### [Task data]

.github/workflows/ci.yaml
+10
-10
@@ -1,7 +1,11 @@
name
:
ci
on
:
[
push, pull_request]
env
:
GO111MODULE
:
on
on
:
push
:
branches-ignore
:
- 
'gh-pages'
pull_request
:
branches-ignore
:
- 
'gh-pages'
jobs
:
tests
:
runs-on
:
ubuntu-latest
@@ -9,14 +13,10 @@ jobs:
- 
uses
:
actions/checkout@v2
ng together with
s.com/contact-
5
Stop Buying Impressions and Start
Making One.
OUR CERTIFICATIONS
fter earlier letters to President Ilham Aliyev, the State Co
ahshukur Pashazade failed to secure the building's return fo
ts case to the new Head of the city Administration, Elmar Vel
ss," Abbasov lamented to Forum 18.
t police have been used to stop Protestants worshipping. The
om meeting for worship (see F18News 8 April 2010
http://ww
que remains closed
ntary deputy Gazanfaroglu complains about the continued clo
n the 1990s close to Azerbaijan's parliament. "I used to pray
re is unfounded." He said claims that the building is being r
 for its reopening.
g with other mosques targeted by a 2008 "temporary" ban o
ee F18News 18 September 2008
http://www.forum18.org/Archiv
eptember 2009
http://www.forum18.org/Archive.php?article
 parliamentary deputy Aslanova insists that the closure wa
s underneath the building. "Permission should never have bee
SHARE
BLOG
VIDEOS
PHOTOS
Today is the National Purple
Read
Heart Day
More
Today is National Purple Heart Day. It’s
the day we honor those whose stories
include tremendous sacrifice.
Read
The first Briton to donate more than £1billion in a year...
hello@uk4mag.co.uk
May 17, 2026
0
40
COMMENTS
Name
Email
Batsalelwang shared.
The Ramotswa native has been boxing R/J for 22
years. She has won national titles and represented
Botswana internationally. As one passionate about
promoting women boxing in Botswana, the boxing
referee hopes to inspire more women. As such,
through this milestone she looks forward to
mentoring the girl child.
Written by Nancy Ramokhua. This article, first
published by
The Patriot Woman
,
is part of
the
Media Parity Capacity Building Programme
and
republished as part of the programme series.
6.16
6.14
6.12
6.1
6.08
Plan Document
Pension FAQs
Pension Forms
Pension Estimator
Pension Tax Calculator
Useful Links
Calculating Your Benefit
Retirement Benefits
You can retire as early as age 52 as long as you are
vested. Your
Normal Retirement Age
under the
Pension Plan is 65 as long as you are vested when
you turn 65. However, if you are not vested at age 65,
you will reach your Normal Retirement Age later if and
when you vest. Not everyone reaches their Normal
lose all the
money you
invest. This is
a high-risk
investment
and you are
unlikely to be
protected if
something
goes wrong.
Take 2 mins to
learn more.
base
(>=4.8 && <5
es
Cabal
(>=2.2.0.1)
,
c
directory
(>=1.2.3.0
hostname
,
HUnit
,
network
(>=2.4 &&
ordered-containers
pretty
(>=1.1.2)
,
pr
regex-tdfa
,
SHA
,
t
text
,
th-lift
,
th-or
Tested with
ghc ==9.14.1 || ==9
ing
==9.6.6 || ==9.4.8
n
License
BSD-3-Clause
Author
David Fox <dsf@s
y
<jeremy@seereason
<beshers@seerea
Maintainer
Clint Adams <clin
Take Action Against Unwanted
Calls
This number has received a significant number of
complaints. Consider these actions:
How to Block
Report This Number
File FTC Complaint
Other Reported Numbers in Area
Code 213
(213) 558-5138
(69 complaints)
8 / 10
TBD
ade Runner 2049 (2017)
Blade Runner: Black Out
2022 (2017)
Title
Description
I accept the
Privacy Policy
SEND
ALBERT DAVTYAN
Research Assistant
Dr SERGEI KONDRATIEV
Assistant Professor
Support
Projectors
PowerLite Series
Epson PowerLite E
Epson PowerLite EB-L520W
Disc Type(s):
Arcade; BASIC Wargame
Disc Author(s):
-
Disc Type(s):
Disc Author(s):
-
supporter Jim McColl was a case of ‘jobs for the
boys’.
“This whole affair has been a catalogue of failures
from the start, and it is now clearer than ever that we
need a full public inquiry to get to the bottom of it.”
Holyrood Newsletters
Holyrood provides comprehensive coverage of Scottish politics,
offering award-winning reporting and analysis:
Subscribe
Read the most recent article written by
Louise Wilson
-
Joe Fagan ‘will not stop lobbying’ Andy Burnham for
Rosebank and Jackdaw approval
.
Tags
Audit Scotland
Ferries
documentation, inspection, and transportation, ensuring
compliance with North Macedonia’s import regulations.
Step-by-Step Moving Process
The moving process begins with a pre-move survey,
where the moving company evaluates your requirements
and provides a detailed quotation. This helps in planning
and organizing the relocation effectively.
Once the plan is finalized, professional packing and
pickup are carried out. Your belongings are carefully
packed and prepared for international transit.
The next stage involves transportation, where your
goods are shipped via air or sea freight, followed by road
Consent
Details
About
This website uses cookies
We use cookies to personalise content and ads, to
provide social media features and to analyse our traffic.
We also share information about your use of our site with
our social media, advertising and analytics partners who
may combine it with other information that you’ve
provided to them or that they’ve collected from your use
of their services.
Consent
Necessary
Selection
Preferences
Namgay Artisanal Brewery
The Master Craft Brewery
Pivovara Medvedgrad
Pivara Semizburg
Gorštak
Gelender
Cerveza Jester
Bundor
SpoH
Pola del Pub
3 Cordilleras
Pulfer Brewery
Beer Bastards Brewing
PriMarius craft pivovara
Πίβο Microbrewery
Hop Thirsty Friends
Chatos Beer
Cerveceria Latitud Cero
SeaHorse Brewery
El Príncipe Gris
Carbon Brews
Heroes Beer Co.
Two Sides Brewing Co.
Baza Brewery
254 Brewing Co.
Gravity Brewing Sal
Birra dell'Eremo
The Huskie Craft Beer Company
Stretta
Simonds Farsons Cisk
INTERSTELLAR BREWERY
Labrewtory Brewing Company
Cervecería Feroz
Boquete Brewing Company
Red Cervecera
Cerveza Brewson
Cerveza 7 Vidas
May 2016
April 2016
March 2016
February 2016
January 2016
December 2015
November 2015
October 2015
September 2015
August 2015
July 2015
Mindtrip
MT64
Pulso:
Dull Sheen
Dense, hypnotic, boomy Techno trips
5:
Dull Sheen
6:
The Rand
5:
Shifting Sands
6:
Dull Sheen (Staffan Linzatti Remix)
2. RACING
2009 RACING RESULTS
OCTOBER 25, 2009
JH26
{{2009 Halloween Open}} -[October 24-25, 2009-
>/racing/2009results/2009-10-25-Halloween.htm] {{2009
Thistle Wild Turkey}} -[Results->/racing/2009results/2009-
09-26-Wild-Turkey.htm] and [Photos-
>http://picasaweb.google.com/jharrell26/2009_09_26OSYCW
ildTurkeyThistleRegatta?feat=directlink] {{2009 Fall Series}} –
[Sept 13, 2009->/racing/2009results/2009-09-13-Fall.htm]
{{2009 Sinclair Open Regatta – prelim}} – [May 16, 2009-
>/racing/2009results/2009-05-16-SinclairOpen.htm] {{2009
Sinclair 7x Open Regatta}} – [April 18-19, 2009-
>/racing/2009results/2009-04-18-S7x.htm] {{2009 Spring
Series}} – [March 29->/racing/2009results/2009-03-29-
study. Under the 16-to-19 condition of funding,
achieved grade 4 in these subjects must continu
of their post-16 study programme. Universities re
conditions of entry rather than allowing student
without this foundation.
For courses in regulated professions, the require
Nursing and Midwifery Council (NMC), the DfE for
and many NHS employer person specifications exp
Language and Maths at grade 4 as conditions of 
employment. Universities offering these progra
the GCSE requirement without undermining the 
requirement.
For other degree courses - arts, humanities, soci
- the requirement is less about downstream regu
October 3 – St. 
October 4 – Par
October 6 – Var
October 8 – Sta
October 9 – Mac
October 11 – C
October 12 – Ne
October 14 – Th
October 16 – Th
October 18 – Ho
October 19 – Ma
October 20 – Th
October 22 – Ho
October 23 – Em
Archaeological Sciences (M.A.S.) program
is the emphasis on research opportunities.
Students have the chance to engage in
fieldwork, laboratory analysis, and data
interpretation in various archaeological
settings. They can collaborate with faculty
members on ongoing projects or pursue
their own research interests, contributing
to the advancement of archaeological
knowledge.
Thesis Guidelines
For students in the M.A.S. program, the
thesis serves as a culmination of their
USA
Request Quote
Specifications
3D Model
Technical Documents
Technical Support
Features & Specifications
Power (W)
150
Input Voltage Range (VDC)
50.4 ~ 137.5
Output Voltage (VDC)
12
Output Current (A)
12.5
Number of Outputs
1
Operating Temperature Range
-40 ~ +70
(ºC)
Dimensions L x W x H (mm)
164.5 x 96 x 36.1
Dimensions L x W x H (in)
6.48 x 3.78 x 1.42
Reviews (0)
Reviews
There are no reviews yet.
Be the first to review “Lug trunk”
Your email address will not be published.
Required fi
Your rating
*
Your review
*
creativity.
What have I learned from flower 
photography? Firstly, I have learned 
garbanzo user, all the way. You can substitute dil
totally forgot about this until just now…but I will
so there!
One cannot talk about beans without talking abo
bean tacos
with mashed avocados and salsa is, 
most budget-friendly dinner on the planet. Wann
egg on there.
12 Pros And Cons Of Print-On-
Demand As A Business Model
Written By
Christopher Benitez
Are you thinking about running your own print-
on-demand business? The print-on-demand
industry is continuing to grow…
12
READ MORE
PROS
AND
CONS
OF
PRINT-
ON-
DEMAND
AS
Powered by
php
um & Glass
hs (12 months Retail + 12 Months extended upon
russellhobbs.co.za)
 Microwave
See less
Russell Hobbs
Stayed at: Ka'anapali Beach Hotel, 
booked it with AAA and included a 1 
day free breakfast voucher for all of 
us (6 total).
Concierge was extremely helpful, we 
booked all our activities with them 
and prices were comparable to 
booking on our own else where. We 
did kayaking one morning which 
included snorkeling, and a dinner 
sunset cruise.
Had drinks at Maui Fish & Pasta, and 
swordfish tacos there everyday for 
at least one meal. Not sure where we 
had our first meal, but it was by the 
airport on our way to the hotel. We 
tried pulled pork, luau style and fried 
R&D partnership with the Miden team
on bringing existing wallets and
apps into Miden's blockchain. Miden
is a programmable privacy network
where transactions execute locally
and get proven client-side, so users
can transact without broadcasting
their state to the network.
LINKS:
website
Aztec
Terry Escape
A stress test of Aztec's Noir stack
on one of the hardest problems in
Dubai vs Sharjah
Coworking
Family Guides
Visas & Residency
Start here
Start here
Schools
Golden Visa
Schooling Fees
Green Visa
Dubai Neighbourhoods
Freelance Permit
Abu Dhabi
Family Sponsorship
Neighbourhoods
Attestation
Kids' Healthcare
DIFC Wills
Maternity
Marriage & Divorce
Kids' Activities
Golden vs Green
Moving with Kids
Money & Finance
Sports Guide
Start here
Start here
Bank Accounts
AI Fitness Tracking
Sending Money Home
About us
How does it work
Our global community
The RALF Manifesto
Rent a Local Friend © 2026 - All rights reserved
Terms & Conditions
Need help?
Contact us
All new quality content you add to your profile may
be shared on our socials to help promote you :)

### [Assigned task]
Return, word for word, every line of the data from its start up to and including the line with "OUR CERTIFICATIONS".

### [Response area]
.github/workflows/ci.yaml
+10
-10
@@ -1,7 +1,11 @@
name
:
ci
on
:
[
push, pull_request]
env
:
GO111MODULE
:
on
on
:
push
:
branches-ignore
:
- 
'gh-pages'
pull_request
:
branches-ignore
:
- 
'gh-pages'
jobs
:
tests
:
runs-on
:
ubuntu-latest
@@ -9,14 +13,10 @@ jobs:
- 
uses
:
actions/checkout@v2
ng together with
s.com/contact-
5
Stop Buying Impressions and Start
Making One.
OUR CERTIFICATIONS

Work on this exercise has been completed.